• **Dataset entries**

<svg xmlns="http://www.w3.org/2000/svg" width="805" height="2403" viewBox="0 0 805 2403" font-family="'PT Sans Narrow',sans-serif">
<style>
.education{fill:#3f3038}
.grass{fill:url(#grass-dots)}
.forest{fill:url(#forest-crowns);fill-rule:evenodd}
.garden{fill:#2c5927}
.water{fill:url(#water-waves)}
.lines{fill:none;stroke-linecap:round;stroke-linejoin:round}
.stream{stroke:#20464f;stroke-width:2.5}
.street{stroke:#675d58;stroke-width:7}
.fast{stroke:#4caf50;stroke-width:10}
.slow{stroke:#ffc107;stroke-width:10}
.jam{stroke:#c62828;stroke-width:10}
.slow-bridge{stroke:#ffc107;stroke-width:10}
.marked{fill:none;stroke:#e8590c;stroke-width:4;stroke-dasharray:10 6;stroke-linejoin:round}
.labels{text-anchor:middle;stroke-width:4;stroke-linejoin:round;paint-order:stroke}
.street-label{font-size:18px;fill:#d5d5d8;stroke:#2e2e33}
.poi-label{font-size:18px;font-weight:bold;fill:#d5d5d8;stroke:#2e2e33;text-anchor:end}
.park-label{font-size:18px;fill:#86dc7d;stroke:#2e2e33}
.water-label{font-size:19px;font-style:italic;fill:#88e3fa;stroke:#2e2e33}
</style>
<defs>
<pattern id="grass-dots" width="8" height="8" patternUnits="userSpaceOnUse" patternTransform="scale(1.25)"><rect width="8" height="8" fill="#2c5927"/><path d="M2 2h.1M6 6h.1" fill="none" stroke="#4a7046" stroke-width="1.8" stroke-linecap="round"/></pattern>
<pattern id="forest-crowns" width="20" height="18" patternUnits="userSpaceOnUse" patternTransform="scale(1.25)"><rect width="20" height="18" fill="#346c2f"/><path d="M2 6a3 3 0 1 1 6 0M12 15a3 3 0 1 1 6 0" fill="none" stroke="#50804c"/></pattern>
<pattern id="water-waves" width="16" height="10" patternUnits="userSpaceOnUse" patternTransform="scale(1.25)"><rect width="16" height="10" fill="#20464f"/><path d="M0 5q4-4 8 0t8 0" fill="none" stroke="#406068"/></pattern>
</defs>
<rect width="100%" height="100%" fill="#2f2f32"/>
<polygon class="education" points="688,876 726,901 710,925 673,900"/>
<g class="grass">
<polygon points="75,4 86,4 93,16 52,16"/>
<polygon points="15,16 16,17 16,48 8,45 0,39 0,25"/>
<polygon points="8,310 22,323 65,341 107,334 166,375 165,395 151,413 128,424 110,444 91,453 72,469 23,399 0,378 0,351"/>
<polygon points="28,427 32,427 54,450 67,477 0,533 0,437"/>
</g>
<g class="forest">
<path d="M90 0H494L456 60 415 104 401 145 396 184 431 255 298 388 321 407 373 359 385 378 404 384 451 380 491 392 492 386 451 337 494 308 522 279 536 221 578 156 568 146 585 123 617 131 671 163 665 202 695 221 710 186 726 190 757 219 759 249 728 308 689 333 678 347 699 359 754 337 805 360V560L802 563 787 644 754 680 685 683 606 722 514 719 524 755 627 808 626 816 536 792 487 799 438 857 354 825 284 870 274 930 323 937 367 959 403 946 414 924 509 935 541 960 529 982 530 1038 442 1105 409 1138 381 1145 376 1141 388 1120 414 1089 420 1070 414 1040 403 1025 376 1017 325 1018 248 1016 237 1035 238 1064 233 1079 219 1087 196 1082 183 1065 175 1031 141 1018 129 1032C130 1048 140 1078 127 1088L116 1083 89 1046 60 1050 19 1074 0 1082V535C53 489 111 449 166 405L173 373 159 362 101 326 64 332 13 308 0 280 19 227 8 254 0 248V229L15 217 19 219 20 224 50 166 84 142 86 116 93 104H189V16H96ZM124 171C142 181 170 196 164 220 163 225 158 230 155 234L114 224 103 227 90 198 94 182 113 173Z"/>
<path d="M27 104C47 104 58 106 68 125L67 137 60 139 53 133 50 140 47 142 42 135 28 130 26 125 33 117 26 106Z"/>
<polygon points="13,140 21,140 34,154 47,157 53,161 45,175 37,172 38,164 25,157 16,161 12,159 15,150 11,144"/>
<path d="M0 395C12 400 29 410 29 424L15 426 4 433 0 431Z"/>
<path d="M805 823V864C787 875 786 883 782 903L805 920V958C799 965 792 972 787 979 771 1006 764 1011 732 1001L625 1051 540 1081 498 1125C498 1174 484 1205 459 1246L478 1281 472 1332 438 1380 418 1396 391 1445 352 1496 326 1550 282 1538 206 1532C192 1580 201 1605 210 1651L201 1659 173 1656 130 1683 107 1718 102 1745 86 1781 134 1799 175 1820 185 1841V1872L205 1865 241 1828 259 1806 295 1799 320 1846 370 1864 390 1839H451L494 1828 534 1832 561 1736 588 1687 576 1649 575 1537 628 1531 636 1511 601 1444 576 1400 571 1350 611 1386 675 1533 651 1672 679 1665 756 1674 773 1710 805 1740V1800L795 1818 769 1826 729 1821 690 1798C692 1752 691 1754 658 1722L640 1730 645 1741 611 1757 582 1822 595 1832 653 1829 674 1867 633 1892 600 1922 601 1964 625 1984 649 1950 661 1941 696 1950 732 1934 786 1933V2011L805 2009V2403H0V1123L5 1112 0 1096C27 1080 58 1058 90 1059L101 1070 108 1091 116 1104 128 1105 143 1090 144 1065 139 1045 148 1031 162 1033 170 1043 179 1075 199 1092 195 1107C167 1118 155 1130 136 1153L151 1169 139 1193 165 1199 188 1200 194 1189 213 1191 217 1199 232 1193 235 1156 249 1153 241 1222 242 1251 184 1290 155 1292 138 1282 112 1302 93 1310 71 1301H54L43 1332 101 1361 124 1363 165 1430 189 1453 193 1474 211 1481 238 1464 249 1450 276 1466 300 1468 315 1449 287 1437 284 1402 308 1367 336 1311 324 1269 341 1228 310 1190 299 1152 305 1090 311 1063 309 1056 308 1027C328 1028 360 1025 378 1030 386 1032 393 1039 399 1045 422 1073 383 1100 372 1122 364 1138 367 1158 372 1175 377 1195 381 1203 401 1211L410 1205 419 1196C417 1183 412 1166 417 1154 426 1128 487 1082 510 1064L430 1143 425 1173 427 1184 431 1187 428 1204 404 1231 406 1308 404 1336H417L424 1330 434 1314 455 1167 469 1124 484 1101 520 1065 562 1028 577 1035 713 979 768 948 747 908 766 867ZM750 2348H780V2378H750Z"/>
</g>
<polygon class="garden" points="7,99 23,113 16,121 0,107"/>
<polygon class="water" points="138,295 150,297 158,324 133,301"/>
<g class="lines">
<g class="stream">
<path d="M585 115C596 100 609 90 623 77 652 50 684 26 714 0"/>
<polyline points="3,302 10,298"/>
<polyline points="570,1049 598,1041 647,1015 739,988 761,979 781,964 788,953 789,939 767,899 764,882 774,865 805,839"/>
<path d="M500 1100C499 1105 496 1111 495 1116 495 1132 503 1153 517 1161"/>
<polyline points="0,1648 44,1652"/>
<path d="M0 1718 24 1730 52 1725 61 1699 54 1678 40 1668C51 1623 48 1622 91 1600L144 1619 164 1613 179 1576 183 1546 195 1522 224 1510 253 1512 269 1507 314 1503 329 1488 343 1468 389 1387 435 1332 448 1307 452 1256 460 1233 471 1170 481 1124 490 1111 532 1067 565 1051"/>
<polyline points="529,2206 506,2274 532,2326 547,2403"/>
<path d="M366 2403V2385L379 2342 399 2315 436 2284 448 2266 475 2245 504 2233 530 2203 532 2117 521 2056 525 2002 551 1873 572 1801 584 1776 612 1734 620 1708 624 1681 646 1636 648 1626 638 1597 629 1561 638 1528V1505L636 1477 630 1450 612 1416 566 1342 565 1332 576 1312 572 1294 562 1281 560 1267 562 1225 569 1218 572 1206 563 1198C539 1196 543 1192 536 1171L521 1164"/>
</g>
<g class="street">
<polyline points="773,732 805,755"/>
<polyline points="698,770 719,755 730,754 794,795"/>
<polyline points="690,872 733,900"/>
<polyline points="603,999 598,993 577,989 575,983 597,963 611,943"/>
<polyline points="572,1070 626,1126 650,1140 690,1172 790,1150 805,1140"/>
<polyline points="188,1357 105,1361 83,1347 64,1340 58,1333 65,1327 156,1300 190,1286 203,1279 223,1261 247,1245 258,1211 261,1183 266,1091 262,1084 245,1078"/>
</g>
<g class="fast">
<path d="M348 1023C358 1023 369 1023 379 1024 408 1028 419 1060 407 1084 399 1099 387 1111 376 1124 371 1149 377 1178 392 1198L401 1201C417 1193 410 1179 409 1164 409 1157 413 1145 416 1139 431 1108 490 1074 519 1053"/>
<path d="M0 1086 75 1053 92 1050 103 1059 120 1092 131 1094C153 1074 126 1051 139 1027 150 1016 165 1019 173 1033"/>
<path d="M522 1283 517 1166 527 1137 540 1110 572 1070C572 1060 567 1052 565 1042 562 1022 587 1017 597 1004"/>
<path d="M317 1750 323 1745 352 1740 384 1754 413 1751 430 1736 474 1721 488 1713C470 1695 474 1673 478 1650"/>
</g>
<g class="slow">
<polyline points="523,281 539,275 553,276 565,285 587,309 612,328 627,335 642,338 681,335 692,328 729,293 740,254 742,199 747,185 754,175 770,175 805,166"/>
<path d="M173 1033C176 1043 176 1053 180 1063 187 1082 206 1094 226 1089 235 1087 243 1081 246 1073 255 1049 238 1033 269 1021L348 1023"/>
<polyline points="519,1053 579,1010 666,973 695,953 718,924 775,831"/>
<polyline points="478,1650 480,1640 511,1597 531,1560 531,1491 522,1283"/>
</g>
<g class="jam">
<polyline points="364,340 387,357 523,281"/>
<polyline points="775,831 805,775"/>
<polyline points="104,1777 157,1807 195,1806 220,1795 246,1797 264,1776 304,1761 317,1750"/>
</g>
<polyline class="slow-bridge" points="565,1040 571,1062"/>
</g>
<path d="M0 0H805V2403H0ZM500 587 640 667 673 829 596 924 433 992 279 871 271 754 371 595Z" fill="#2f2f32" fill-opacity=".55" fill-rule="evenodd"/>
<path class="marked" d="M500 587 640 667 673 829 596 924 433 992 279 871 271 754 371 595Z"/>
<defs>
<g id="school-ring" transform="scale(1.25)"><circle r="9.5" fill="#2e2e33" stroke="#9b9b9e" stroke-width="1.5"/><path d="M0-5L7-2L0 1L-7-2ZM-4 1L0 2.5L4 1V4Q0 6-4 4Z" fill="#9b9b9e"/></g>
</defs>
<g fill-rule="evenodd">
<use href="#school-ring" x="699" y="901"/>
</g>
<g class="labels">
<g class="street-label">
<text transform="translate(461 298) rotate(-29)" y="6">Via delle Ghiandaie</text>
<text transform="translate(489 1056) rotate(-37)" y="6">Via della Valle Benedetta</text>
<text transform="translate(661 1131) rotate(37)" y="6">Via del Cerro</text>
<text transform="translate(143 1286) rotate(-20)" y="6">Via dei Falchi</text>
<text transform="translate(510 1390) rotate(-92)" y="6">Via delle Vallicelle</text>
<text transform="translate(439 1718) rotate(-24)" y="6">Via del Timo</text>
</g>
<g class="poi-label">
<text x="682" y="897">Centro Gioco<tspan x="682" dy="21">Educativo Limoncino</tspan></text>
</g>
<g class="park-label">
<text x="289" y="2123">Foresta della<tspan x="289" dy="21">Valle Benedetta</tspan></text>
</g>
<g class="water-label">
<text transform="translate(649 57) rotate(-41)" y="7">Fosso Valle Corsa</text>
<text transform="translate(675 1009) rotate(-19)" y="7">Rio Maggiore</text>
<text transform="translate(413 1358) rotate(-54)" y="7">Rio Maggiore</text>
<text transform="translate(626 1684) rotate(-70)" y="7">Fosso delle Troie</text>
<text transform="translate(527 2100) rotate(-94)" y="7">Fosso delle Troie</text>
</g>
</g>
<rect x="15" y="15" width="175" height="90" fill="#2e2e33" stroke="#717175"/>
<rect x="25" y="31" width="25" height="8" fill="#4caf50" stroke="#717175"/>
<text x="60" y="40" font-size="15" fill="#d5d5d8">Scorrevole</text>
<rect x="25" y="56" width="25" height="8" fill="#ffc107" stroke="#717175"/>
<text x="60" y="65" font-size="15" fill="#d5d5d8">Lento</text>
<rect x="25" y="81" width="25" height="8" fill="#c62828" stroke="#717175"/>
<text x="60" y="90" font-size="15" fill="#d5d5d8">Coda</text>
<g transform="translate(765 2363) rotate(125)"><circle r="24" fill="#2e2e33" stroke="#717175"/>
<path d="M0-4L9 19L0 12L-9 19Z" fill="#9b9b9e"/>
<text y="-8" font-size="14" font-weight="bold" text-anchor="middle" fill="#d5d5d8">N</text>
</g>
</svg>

• **THE PROBLEM**
In the entries above, find lines with "labels" and copy each.

• **EXERCISE SOLUTION**
.labels{text-anchor:middle;stroke-width:4;stroke-linejoin:round;paint-order:stroke}
<g class="labels">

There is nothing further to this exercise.